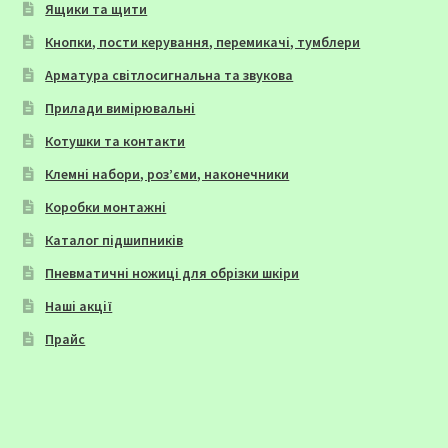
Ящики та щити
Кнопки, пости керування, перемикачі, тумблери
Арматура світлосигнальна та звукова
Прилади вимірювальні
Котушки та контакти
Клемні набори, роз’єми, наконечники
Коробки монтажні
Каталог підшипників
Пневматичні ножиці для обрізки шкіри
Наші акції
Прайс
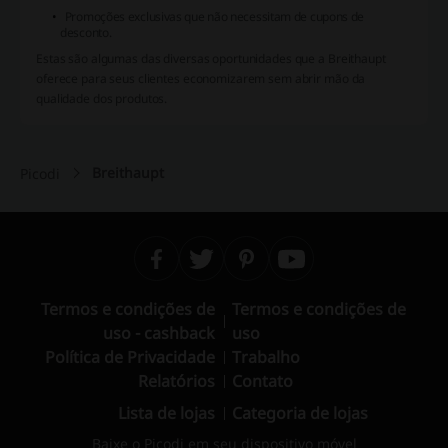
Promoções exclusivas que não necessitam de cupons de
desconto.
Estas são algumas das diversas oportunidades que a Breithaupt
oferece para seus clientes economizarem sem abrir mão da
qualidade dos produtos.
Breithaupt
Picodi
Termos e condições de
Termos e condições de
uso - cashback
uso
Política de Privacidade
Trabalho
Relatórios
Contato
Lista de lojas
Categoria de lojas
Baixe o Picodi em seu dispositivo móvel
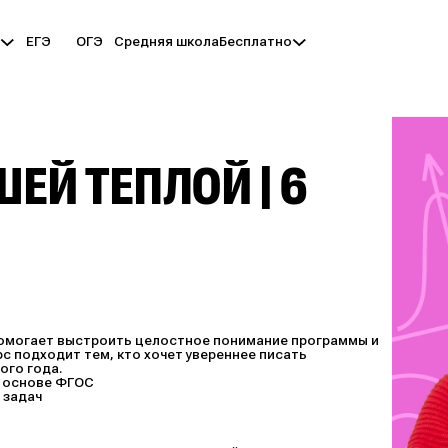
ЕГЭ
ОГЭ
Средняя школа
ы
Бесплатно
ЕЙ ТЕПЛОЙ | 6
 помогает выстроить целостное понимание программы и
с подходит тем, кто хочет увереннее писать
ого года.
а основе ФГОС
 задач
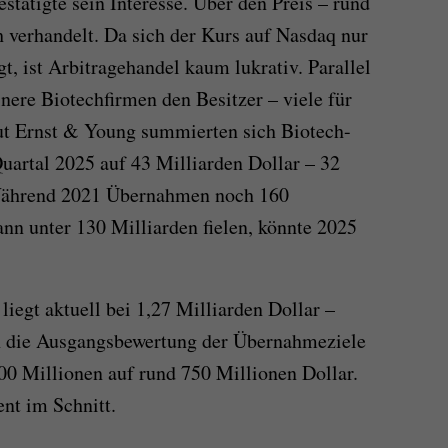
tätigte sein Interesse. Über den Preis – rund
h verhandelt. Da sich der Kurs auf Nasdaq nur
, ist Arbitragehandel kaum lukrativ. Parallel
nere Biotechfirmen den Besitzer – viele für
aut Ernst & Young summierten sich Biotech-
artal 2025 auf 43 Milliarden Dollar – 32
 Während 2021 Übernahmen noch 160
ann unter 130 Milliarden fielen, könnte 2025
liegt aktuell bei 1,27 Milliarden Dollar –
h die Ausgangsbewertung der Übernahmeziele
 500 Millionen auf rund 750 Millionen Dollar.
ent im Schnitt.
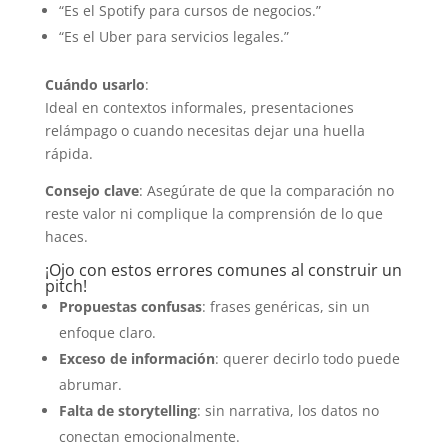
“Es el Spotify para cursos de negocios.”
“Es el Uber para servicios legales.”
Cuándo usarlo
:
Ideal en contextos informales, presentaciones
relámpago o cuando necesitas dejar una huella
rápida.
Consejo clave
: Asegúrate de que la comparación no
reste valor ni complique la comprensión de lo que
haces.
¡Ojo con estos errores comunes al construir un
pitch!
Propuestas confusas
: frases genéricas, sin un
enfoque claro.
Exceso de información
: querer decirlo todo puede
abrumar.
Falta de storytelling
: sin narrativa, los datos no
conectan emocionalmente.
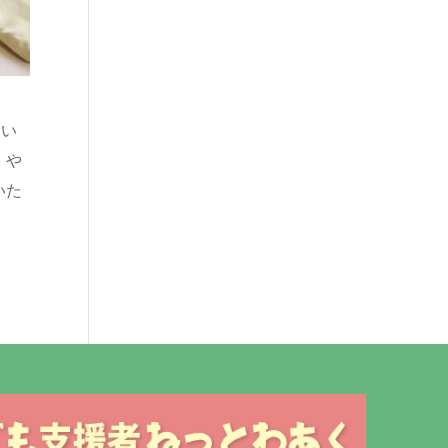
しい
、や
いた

= = = = = = =

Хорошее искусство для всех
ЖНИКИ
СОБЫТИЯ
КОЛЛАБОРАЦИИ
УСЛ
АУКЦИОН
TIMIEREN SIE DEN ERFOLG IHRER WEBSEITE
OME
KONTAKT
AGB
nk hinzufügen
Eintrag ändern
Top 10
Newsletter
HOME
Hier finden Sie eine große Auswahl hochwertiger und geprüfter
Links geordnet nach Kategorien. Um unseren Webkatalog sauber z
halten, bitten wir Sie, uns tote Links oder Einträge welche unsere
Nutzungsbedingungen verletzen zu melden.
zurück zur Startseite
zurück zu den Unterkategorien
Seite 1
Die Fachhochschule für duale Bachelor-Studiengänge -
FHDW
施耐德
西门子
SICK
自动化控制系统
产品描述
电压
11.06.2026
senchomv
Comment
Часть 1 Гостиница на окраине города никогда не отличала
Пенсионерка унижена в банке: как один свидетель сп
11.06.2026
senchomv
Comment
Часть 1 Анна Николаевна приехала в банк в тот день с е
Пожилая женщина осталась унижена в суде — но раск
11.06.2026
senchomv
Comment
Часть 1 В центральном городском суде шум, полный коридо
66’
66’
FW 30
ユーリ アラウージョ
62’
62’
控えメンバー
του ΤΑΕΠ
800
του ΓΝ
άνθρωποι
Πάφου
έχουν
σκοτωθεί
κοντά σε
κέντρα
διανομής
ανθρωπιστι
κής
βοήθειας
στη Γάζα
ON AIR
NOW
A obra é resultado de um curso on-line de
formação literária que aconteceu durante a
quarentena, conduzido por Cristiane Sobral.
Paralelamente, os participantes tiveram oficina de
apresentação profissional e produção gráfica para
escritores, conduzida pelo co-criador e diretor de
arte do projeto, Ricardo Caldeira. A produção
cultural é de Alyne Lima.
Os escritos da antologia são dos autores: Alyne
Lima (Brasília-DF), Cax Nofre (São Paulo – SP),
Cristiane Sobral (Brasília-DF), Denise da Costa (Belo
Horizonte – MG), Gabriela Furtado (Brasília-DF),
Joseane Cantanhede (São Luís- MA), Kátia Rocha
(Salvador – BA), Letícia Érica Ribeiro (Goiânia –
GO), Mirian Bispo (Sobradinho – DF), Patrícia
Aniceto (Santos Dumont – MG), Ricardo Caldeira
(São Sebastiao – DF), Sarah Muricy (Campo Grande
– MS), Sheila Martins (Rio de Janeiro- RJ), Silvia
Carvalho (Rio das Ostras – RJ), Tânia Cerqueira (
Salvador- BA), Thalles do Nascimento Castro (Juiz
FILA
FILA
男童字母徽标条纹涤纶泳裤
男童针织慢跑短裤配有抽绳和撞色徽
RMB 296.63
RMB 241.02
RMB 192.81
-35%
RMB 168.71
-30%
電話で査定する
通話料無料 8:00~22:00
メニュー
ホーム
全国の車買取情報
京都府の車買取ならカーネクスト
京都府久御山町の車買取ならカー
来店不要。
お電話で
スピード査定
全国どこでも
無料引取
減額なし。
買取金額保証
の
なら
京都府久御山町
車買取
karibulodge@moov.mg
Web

= = = = = = =

Brief:
In the entries above, how many lines hold the word "Salvador"? State the number and nothing else.

Your solution:
2